The DEPUTY PRESIDENT: Thank you, Senator Hanson. I believe that Senator Cameron is being relevant. One of the points the minister made was public interest immunity, and that is where Senator Cameron has directed most of his remarks. Please resume, Senator Cameron.

Senator CAMERON: Thanks, Madam Deputy President. Again I repeat: I am absolutely on point about a government using public interest immunity to hide the misbehaviour of ministers. That's exactly what we're seeing here this morning. Nothing could be clearer, and nothing could be clearer about how much of a puppet Senator Hanson is to this government than her behaviour this morning—absolutely terrible.

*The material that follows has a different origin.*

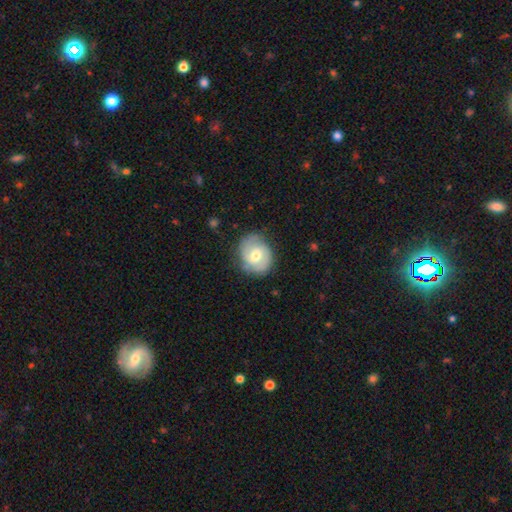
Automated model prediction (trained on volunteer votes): Overall: featured or disk (62%; smooth 32%). Edge-on disk: no (97%). Bar: no (46%; weak 45%). Spiral arms: yes (86%). Spiral arm count: 2 (78%). Spiral winding: medium (44%; tight 38%). Bulge size: moderate (68%). Merging: none (74%).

This government has got a terrible record on funding for courts and essential services. Not only did it ignore the call in the KPMG report for an emergency injection of $5 million in funding, but the Abbott government cut $30 million in funding from the Family Court in the first year. This is a government that cut funding for the Family Court and increased funding for the ABCC. It increased funding for Nigel Hadgkiss and his cronies in the ABCC to attack working people in this country.

As I've said, Minister Cash, who is in here defending the government's position this morning, is the worst of them all in the coalition: misleading this parliament on five occasions, a ministerial office in chaos and revolving doors in her office. People are moving out of her office as soon as they come under any scrutiny. As soon as they come under any scrutiny, off they go to get a job working for the Hotels Association, assisted by the minister or by the government in Western Australia. All the links are there. We know how this mob works: if you're in trouble, throw your adviser under the bus. Off he goes to get a job with the Hotels Association, and then you try to hide from the misbehaviour that you've carried out. The web of influence that this minister has created in so-called independent organisations is a disgrace. It's a disgrace for democracy and it's a disgrace for the coalition—an absolute disgrace. Minister Cash comes in here and she attacks refugees, attacks working people and uses question time to simply make assertions that are not true. Then, when she is in trouble, she wants to hide behind public interest immunity to avoid scrutiny, failing to comply with orders to produce answers to the estimates questions. She just treats the Senate with absolute disdain.

It's not just Senator Cash that treats the Senate with disdain; the coalition treats the Senate with disdain. I'd have thought any Independent worth their salt, who wants to make sure a government is held to account, wouldn't be in here defending the government, wouldn't be in here defending Senator Cash, as Senator Hanson has done on every occasion she got the opportunity to this morning. What an absolute disgrace for One Nation to be in here trying to defend Senator Cash, trying to defend this rabble of a government. Pauline Hanson's One Nation should just actually sign up to the coalition—because you're just part of the coalition. You're just part of the coalition.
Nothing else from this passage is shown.